If you want to backup a bigger MySQL Database on a hosted webspace with phpMyAdmin you could run into problems because there often is a time limit for php processing. There is a script called MySQLDumper or Bigdump that has a workaround for the limit. MySQLDumper can also generate automatic backups.
For backing up MariaDB, see Backing Up and Restoring in the MariaDB documentation.
If you are using a database other than MySQL or MariaDB, that vendor's documentation should have backup information. For a list of even more methods, consult the Handbook pages in the Upgrade Guide as well.
Backing up the core files
The root directory of your installation contains all the files that make Drupal do its magic. Sure, you *could* go get these files from Drupal.org again if you ever needed them, but having your own copies of the core files is so much faster and efficient. If you've edited anything in the core files for your specific website, having a copy of the core files becomes mandatory, since the site's changelog is part of the root directory too.
As a suggestion, everything in the root directory should be backed up monthly, but always back up the core files before an upgrade. It's been said before in other sections of the Handbook, but Best Practices mean that backups of the core should be a regular habit. Do this every month as suggested, and when disaster strikes, you won't be wondering whether you've made any changes recently that have been lost forever.
Backing up the non-core files
Contributed modules and their associated third-party files should be backed up monthly as well. If you are adhering to the Best Practices outlined in the previous section above, your contributed modules will be part of the core files backup by default, since they exist in a directory of the root Drupal installation. If you do not have the bandwidth or storage resources to back up your entire root directory each month, you must backup the /sites/all/modules/ (version 5.x - 7.x) or the /sites/example.com/modules/ (version 4.7 and lower). Failure to do this may leave you with no clear example of which modules you had, and what versions they were. Imagine trying to restore your site right now without knowing which versions of modules to download from Drupal.org.
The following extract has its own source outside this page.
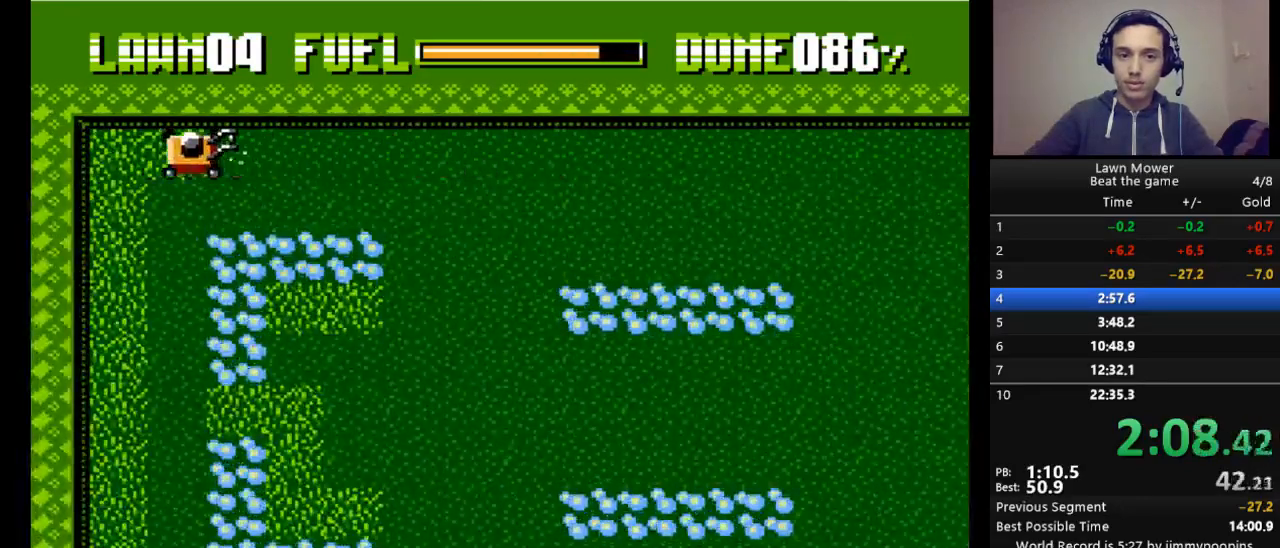
{"keys": ["s"], "events": [[167, "down", "down"], [400, "down", "up"]]}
Could you do it?
There are also files that are not part of the database, the core, or the contributed modules that are important to your site. The directory you specified in Administer > Site Configuration > File System holds uploaded pictures, user's icons, and other stuff that you don't want to lose. If you are running your site in 'private' file transfer mode, chances are good that this /files/ directory is not inside your root Drupal installation, and therefore won't get backed up by the procedure outlined in "Backing Up The Core Files" above.
The /sites/ directory is another one that you should take note of, since it holds lots of things relating to your site such as logos and embedded images. Custom themes are also stored here.
Make sure that you back these two directories up weekly, or any changes made by your users might get lost forever. On high traffic sites, make daily backups of these two, and save the last 8 backups for safekeeping. If something goes wrong by accident, and you can bring your site back to the same way your users left it, you will have garnered their loyalty, increased word-of-mouth traffic for your site, and become their newest idol. You might even make it into their blog. Yes, backups can do this for you.